Aguas Calientes, Peru
This is really just a city that completely depends on tourism. Everything is marketed for tourists, and the sales people know all kinds of languages! I’m Asian, and they tried talking to me in Japanese, Korean, Chinese, and of course English. I was very impressed, they were very multi-lingual. When we checked into our hotel, “Machu Picchu Green Nature.” When we got there, we attempted to get a refund for one the nights booked and explained that we called and e-mailed with no response. The lady at the desk couldn’t help us. But we were able to negotiate. Since there were two of us; and we booked one room for two nights; and we would only be staying one night; she let us each have our own room for one night. She even let us select which room/floor we wanted. I selected the top floor, the 4th floor. This of course is before I realized they did not have an elevator. I hiked up to the 4th floor while my friend only had to walk up to the 2nd floor. We ate at several places around town. None of the food was that great. I think it’s only because people are in town for one day, it doesn’t really matter what they’re served since they’re unlikely to return. Prices for things also seemed to be marked up. Cusco is a much better place to stay so plan accordingly!
The next morning, it was time to see Machu. There were two things that we had to do. One, we had to buy tickets from the official government office in town since we didn’t do this online or through a travel agent. There are a limited amount of tickets available, but we took a gamble since we went during the slow season (October 2012). Luckily there was a surplus of tickets. But tickets were sold out for Huayna Picchu, which was a more restricted side of Machu Picchu. Those are limited to 200 per day. You will need to have your passport with you to purchase the ticket. We got our tickets and then went to look for the bus tickets kiosk.
We found the ticket kiosk which happened to be placed along the river in the middle of town, by the middle bridge. Very centrally located. We picked up tickets for a round-trip bus ride which was less than $20USD and then queued up for the bus.
TIP: Be sure to bring your passport to Machu Picchu!
Luckily we had our passports, but no one told us we would need them. Once you get to the entrance of Machu Picchu, you need to go through a gate where they check your passport and your entrance ticket. Once your past that gate, your free to roam around Machu Picchu.

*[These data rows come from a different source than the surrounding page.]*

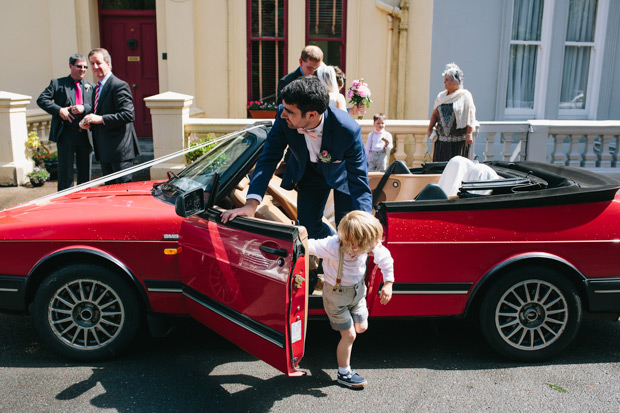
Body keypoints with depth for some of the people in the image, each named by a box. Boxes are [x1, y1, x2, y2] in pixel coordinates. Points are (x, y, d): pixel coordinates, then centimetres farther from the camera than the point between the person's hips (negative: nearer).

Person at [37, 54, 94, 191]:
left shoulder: (91, 87, 13)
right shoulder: (57, 83, 6)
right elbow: (41, 100, -1)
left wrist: (84, 108, -15)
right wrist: (59, 110, -14)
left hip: (85, 135, 3)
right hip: (66, 134, -3)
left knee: (85, 172, 10)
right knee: (65, 172, 0)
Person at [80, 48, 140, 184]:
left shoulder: (119, 86, -12)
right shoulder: (97, 88, 18)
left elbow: (128, 115, -21)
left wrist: (101, 119, -23)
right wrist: (89, 123, 5)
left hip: (120, 149, -9)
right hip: (105, 152, 9)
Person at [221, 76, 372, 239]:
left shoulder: (348, 130, -39)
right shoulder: (284, 117, -31)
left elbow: (359, 179, -32)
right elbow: (269, 157, -24)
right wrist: (251, 204, -35)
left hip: (343, 172, -3)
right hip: (309, 171, 3)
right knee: (308, 228, 4)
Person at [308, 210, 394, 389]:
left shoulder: (369, 244, -22)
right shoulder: (331, 247, -38)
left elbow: (385, 258, -6)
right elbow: (307, 246, -32)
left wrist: (388, 284, -9)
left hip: (357, 290, 5)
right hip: (336, 295, -5)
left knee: (361, 327, 15)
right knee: (349, 335, 3)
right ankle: (344, 373, 26)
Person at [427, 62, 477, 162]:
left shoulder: (465, 96, -3)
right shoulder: (441, 96, 13)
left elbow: (470, 116, -9)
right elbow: (435, 114, 14)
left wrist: (469, 134, -16)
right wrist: (430, 129, 2)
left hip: (459, 140, -5)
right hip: (442, 139, 5)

Overall experience in Peru, everyone is really nice. Of course there are always a few people trying to rip you off here and there, but those people are everywhere in the world. I really enjoyed Peru. People were friendly and very easy going. I absolutely recommend a trip there!
On the train ride back from Aguas Calientes to Ollantaytambo, we got to ride in the VistaDome car. The seats were a little better/roomier and there was a show. After we departed Aguas Calientes, there was a “traditional” dance by some demon on board with a story explaining the situation. This was then followed by a fashion show. The clothes in the fashion show were of course for sale.
We had no hotel booked in Lima for the next night, I ended up booking something immediately and scheduled for an airport pickup to avoid the hassle of finding a taxi driver. The price was about the same as what a taxi driver would have charged, 40SOL. I really liked this part since this was the first time I arrived at an airport and there was a driver waiting for me holding a sign with my name 🙂
Killing a day in Lima
When we got back to Lima, we had an entire day to kill with no plans. Pretty much we just went to three malls, watched a movie, played pool, went to a video game arcade and ended the day with a trip to the water fountains.